PG: How to restart bgworker

postmaster 的代码路径

->ServerLoop
  ->WaitEventSetWait
  ->process_pm_child_exit
    ->waitpid(-1, )
    ->CleanupBackgroundWorker()

CleanupBackgroundWorker 的细节:

  • 如果bgworker以 0 退出,则正常退出,不参与重启逻辑。

  • 如果以 1 退出,进入后续的正常重启逻辑

  • 否则,视为系统级 crash, 重启整个实例。

关键变量:

  • RegisteredBgWorker.rw_crashed_at 非 0 视为崩溃
  • HaveCrashedWorker postmaster 在本轮循环是是否检测到了 bgworker 崩溃
  • StartWorkerNeeded 此刻是否需要重启 bgworker 。bgworker 支持设置重启间隔,所以 postmaster 在每次循环中,不总会重启所有崩溃的的 bgworker

appendix

waitpid

(Generated from AI, haven’t been confirmed by myself)

while ((pid = waitpid(-1, &exitstatus, WNOHANG)) > 0)

If multiple child processes have already terminated before this loop runs:

  1. The loop will collect them one by one, in the order determined by the operating system’s process table
  2. Each iteration of the loop will retrieve one zombie process
  3. The loop will continue until all terminated child processes have been collected

When a child process terminates in a Unix/Linux system, it doesn’t immediately disappear from the system. Instead, it enters a “zombie” state (sometimes called a “defunct” state).

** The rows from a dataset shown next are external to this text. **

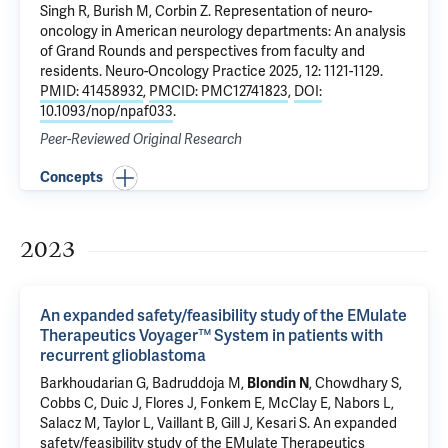
Singh R, Burish M,
Corbin Z
.
Representation of neuro-
oncology in American neurology departments: An analysis
of Grand Rounds and perspectives from faculty and
residents
. Neuro-Oncology Practice 2025, 12: 1121-1129.
PMID: 41458932
,
PMCID: PMC12741823
,
DOI:
10.1093/nop/npaf033
.
Peer-Reviewed Original Research
Concepts
2023
An expanded safety/feasibility study of the EMulate
Therapeutics Voyager™ System in patients with
recurrent glioblastoma
Barkhoudarian G, Badruddoja M,
Blondin N
, Chowdhary S,
Cobbs C, Duic J, Flores J, Fonkem E, McClay E, Nabors L,
Salacz M, Taylor L, Vaillant B, Gill J, Kesari S.
An expanded
safety/feasibility study of the EMulate Therapeutics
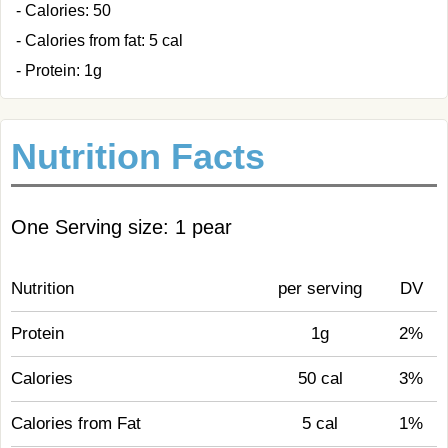
- Calories: 50
- Calories from fat: 5 cal
- Protein: 1g
Nutrition Facts
One Serving size: 1 pear
Nutrition
per serving
DV
Protein
1g
2%
Calories
50 cal
3%
Calories from Fat
5 cal
1%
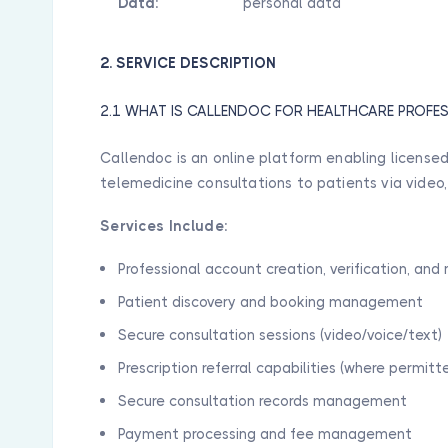
Data:
personal data
2. SERVICE DESCRIPTION
2.1 WHAT IS CALLENDOC FOR HEALTHCARE PROFE
Callendoc is an online platform enabling licensed
telemedicine consultations to patients via video,
Services Include:
Professional account creation, verification, a
Patient discovery and booking management
Secure consultation sessions (video/voice/text)
Prescription referral capabilities (where permitt
Secure consultation records management
Payment processing and fee management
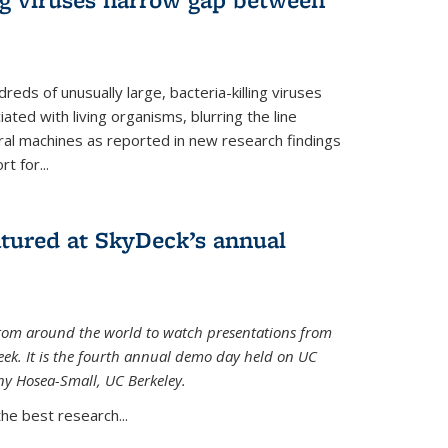
reds of unusually large, bacteria-killing viruses
iated with living organisms, blurring the line
ral machines as reported in new research findings
t for...
atured at SkyDeck’s annual
rom around the world to watch presentations from
eek. It is the fourth annual demo day held on UC
ny Hosea-Small, UC Berkeley.
the best research...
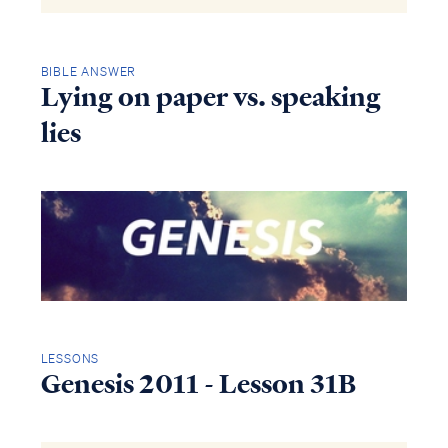
BIBLE ANSWER
Lying on paper vs. speaking
lies
LESSONS
Genesis 2011 - Lesson 31B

In this state:

  1. The process has finished execution
  2. Most resources have been freed
  3. But an entry in the process table is kept to allow the parent to retrieve the child’s exit status

This zombie state persists until the parent process “reaps” the child by calling wait() or waitpid() to collect its exit status.